Phi-3.5 MoE context length?

Phi-3.5 MoE has a context length of 131,072 tokens, which is significantly larger than many other models, enabling it to handle longer and more complex inputs.

Does Phi-3.5 MoE support function calling?

Phi-3.5 MoE supports function calling, allowing it to interact with external systems and APIs for enhanced functionality.

Phi-3.5 MoE quantization options?

Phi-3.5 MoE supports various quantization options, including 8-bit and 4-bit, to reduce memory usage while maintaining performance.

Can Phi-3.5 MoE run on CPU?

While Phi-3.5 MoE can technically run on a CPU, it is highly inefficient and not recommended due to the model's size and computational requirements.

Phi-3.5 MoE fine-tuning?

Phi-3.5 MoE can be fine-tuned on specific datasets to improve performance in particular domains or tasks, though this requires significant computational resources.

Phi-3.5 MoE system requirements?

Phi-3.5 MoE requires a powerful GPU with at least 24.1 GB of VRAM, 64 GB of RAM, and a multi-core CPU to run efficiently.

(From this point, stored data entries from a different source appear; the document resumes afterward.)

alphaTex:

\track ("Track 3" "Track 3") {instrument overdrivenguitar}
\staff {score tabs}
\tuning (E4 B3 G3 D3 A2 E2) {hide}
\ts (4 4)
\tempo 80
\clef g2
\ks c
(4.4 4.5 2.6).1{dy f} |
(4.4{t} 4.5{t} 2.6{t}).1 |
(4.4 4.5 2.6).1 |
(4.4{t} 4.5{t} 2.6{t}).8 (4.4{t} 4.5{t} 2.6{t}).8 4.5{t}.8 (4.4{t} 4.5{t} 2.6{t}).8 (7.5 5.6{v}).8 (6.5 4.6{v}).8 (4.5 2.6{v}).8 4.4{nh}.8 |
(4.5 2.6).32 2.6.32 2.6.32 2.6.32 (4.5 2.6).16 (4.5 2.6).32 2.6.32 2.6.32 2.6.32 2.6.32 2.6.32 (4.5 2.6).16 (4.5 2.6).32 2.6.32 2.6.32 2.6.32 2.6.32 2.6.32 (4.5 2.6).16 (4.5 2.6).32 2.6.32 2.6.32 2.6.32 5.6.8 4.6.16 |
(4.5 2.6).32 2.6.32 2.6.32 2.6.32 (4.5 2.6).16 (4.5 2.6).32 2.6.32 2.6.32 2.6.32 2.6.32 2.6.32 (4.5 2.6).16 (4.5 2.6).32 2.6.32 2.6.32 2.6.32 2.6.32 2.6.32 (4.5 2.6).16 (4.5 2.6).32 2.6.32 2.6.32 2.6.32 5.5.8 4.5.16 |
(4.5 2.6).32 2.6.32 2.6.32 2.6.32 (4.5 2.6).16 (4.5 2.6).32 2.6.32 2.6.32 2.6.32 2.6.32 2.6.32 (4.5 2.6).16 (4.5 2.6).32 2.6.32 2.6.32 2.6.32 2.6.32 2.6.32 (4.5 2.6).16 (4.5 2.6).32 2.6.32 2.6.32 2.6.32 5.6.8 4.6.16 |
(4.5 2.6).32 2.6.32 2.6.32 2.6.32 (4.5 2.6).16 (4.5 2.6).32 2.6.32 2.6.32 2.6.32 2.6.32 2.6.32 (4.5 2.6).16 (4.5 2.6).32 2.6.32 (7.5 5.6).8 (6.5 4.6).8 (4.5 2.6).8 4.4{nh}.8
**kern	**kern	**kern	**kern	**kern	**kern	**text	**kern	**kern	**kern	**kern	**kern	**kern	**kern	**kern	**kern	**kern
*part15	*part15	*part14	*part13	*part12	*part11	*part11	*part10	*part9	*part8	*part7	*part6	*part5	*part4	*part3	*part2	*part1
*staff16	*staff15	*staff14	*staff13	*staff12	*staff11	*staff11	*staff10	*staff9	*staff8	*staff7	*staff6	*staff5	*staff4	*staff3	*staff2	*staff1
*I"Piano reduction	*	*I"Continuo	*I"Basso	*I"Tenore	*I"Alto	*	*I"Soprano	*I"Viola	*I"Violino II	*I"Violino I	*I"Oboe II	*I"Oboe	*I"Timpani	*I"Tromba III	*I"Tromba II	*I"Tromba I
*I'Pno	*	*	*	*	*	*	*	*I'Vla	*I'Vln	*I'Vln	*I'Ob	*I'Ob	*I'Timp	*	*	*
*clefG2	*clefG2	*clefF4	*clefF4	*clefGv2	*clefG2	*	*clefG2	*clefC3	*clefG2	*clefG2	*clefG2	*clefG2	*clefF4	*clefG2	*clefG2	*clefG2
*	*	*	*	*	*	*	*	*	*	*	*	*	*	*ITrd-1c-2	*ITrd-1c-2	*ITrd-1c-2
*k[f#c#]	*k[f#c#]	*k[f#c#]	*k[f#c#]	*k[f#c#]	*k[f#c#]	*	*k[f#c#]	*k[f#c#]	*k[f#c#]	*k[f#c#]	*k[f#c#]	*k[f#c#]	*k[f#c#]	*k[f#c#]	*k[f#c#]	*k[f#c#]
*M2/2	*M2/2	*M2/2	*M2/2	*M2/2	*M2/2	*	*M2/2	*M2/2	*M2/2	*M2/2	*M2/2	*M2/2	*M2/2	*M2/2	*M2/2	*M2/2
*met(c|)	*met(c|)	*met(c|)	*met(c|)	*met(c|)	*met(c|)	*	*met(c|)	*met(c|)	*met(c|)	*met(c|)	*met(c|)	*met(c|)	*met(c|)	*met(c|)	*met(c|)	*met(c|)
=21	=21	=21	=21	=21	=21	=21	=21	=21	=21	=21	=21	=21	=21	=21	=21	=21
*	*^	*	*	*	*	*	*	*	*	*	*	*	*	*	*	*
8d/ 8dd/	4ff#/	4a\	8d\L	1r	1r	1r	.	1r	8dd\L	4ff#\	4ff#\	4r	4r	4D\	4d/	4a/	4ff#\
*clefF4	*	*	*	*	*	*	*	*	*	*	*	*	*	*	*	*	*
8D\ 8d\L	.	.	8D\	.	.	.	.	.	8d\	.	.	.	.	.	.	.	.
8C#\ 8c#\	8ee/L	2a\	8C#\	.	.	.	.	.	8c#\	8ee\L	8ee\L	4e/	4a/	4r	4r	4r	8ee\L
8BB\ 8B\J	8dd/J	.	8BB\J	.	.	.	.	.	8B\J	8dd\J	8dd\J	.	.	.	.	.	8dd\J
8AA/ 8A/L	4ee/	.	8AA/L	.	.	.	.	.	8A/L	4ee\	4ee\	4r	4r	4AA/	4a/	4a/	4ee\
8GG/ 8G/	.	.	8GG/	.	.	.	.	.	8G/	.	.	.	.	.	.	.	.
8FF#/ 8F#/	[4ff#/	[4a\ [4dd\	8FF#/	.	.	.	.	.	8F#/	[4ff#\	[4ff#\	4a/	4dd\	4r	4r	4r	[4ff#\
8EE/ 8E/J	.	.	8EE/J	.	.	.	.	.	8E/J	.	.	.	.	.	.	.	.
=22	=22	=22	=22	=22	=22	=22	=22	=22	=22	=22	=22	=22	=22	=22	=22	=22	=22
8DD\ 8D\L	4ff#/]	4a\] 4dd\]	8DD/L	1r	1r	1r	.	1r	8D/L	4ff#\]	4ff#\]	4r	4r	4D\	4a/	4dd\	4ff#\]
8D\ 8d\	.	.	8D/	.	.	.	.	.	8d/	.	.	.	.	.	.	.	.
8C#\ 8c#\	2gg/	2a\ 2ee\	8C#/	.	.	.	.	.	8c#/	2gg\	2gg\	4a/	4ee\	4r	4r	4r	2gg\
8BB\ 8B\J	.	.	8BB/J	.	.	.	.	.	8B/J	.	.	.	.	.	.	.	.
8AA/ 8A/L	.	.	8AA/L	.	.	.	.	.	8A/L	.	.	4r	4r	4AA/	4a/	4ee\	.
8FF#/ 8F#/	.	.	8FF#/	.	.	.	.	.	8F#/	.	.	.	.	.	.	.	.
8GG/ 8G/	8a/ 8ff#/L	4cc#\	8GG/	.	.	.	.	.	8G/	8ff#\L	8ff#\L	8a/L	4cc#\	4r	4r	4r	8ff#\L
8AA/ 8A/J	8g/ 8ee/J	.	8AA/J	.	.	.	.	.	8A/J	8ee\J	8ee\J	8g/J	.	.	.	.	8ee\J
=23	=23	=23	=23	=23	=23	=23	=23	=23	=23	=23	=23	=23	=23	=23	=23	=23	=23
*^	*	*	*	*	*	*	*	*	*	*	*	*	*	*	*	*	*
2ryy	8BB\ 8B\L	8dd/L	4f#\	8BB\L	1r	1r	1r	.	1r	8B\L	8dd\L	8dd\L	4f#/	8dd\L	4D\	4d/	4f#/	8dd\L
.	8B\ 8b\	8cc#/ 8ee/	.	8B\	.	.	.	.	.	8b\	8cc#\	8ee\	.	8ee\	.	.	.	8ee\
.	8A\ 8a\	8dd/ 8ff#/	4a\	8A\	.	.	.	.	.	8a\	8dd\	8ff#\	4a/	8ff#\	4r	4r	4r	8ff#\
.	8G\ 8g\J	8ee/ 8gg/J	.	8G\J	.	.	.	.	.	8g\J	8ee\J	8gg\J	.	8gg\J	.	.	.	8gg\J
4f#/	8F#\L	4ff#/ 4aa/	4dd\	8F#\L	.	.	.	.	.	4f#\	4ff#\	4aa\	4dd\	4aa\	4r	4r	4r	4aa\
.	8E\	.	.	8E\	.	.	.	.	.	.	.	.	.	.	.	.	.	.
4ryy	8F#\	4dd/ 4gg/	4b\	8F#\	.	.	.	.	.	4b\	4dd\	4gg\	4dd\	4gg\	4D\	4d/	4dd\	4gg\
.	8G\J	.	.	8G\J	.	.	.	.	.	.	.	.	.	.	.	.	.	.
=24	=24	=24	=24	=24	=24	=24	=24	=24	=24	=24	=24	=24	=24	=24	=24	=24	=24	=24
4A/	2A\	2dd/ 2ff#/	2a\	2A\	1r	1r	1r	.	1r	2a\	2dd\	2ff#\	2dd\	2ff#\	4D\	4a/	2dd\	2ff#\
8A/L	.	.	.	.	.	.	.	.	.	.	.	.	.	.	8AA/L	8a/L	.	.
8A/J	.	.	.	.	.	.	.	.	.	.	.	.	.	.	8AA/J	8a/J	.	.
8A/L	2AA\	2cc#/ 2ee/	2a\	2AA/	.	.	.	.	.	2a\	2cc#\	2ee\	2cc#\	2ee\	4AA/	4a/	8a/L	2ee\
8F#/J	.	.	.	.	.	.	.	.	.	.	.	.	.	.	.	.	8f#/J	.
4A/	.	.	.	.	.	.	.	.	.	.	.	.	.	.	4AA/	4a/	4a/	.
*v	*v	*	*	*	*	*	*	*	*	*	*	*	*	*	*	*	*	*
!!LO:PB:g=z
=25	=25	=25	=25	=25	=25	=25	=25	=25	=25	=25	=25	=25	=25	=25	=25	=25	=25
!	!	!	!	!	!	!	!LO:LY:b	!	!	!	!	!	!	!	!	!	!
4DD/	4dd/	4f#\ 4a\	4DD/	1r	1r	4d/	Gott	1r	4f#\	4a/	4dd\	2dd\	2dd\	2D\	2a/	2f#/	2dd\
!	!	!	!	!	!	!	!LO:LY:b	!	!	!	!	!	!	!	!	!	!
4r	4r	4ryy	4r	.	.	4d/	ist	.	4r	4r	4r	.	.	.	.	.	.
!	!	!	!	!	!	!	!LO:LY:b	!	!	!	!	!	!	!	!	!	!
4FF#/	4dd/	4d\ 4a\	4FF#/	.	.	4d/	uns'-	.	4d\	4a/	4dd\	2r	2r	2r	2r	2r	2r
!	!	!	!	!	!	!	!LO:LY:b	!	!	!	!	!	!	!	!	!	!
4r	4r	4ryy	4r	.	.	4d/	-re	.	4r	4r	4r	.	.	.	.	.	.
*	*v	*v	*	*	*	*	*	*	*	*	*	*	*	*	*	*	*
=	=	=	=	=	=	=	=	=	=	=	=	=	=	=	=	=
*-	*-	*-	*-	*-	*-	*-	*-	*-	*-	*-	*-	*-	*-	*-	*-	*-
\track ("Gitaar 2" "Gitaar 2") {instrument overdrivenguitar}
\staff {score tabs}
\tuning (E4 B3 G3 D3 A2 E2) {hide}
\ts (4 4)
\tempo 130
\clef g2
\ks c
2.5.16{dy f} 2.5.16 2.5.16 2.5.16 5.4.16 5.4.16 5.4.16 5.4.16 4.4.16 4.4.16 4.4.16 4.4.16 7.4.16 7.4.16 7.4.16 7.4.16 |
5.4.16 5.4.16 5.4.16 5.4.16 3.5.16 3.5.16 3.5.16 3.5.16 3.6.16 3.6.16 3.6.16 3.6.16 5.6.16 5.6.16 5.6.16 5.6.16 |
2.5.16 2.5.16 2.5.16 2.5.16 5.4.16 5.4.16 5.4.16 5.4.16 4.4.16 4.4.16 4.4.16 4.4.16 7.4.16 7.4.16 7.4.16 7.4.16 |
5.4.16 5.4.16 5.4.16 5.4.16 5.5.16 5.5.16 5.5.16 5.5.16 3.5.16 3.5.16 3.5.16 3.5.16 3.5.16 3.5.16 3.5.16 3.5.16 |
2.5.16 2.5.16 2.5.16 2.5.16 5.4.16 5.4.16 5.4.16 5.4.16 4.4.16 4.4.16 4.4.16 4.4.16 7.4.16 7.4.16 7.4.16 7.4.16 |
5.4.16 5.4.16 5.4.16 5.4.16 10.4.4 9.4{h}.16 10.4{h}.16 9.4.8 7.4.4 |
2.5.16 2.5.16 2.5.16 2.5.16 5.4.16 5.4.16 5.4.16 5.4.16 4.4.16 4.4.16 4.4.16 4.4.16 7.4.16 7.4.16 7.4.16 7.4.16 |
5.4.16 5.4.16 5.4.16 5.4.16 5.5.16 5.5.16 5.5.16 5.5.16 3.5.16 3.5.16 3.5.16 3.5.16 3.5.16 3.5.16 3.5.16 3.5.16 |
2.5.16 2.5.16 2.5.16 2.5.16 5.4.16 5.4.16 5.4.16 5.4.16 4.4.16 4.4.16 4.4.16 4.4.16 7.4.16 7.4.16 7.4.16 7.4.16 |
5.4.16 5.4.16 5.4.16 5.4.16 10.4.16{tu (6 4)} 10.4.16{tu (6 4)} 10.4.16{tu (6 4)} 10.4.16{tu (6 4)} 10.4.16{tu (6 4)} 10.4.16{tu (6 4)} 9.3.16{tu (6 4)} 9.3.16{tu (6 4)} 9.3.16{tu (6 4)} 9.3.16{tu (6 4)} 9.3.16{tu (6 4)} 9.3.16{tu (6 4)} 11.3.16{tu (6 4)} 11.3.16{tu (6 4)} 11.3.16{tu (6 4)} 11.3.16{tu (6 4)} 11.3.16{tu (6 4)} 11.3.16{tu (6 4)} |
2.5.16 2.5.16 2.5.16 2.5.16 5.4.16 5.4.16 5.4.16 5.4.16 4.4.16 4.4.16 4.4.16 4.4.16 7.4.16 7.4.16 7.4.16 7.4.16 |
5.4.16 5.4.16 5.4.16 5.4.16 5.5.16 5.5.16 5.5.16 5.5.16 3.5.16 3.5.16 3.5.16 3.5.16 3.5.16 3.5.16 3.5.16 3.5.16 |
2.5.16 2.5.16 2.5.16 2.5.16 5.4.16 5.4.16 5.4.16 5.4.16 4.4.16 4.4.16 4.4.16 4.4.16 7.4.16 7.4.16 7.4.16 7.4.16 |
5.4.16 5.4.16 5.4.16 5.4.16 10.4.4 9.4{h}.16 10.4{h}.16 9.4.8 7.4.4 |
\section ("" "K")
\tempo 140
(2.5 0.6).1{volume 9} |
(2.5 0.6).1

Phi-3.5 MoE performance benchmark?

Performance benchmarks for Phi-3.5 MoE show it can process around 10-20 tokens per second on a high-end GPU like the NVIDIA A100, depending on the specific task and quantization level.

Phi-3.5 MoE for RAG?

Phi-3.5 MoE is suitable for Retrieval-Augmented Generation (RAG) tasks due to its large context length and strong reasoning capabilities, making it effective for integrating external information.

Phi-3.5 MoE for agents?

Phi-3.5 MoE can be used to create intelligent agents that require advanced natural language understanding and reasoning, thanks to its large model size and context length.

Phi-3.5 MoE for coding vs general?

Phi-3.5 MoE excels in both coding and general tasks, but its large context length and strong reasoning make it particularly well-suited for complex coding scenarios.

Phi-3.5 MoE vs ChatGPT?

Phi-3.5 MoE has a larger context length (131,072 tokens) and more parameters (41.9B) compared to ChatGPT, potentially offering better performance in tasks requiring extensive context and reasoning.

Phi-3.5 MoE download size?

The download size for Phi-3.5 MoE varies depending on the quantization level, but it typically ranges from 15 GB to 30 GB.

Best quant for Phi-3.5 MoE?

The best quantization for Phi-3.5 MoE depends on your specific needs, but 8-bit quantization is often a good balance between performance and memory efficiency.